Singapore factories post modest 0.7% growth in February

SINGAPORE factory output inched up in February, beating fears of a second month of decline.

Lifted by the biomedical sector, manufacturers produced a modest 0.7 per cent more than in the year before, according to data from the Economic Development Board (EDB) on Tuesday. Private-sector economists polled by Bloomberg had guided for a median dip of 0.4 per cent.

But, when biomedical manufacturing was left out, industrial production fell by 1.6 per cent.

Meanwhile, the size of January's year-on-year contraction was revised from a preliminary figure of 3.1 per cent, to a more subdued 0.4 per cent.

Factories were dragged down by the precision engineering cluster, which has been in a tailspin since November 2018. Output tumbled by 14.9 per cent in February, as growth in precision modules and components - on the back of more optical products - could not make up for the 27.8 per cent shrink in machinery and systems with less semiconductor equipment produced.

Singapore's linchpin electronics cluster also clocked its third straight month of decline, although the fall eased to 1.1 per cent, from 4 per cent in January. The cluster notched growth of 1.1 per cent in semiconductors and 6.8 per cent in other electronic modules and components, but computer peripherals, data storage and infocomms and consumer electronics all languished.

Biomedical manufacturing, on the other hand, saw factory output jump by 13.3 per cent, against 10.3 per cent in January, as drugs posted an expansion of 17.9 per cent on changes to the mix of active pharmaceutical ingredients being produced.

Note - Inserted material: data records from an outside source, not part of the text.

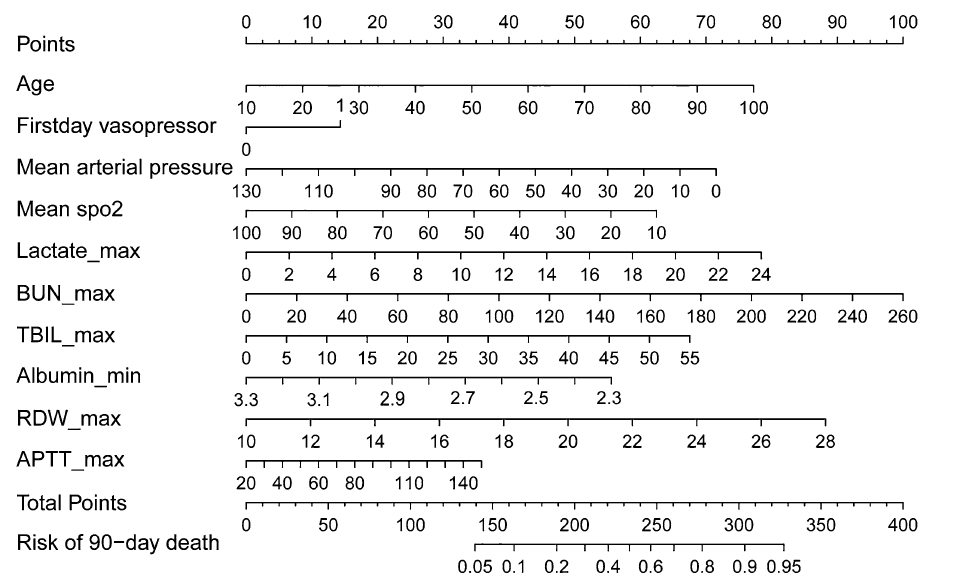
Figure 3. Nomogram for estimating the risk of 90-day mortality in SALI patients. By developing the scale score, the change in each variable is described by the forest plot, and then the total score is computed to predict the possibility that an event will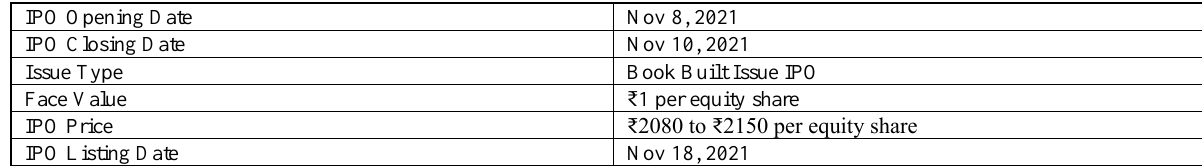
Table 2. Paytm IPO Details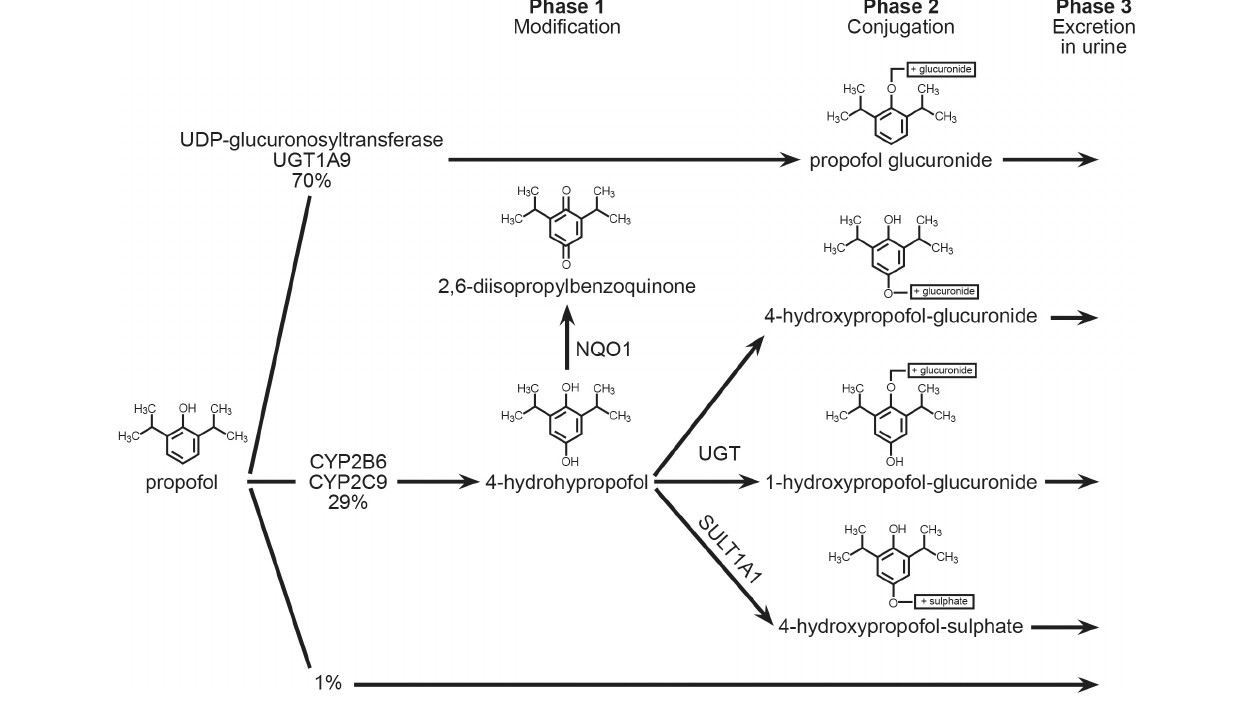
FIGURE 1 | Metabolic pathway of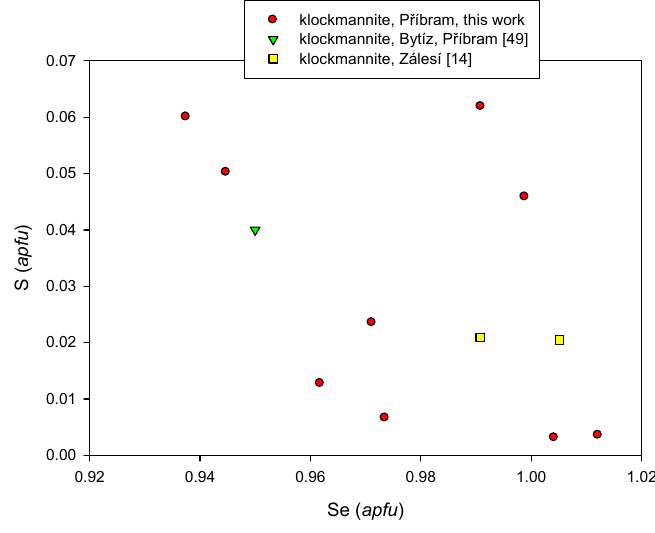
Figure 39. Se vs. S ( apfu ) graph for klockmannite.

The medical technology segment produced 3.3 per cent more year on year, with the EDB citing "sustained export demand".

Chemicals output rose by 2 per cent, as fragrances fuelled the "other chemicals" segment - although maintenance shutdowns at some plants forced the petroleum, specialities and petrochemicals segments into contraction for the month, the EDB noted.

The transport engineering cluster grew by 4.2 per cent, compared with 10.4 per cent in January, while general manufacturing was up by 4.1 per cent overall, easing from 4.6 per cent before.

On a seasonally adjusted, monthly basis, manufacturing output was down by 4.1 per cent in February, or 0.1 per cent when biomedical production was excluded.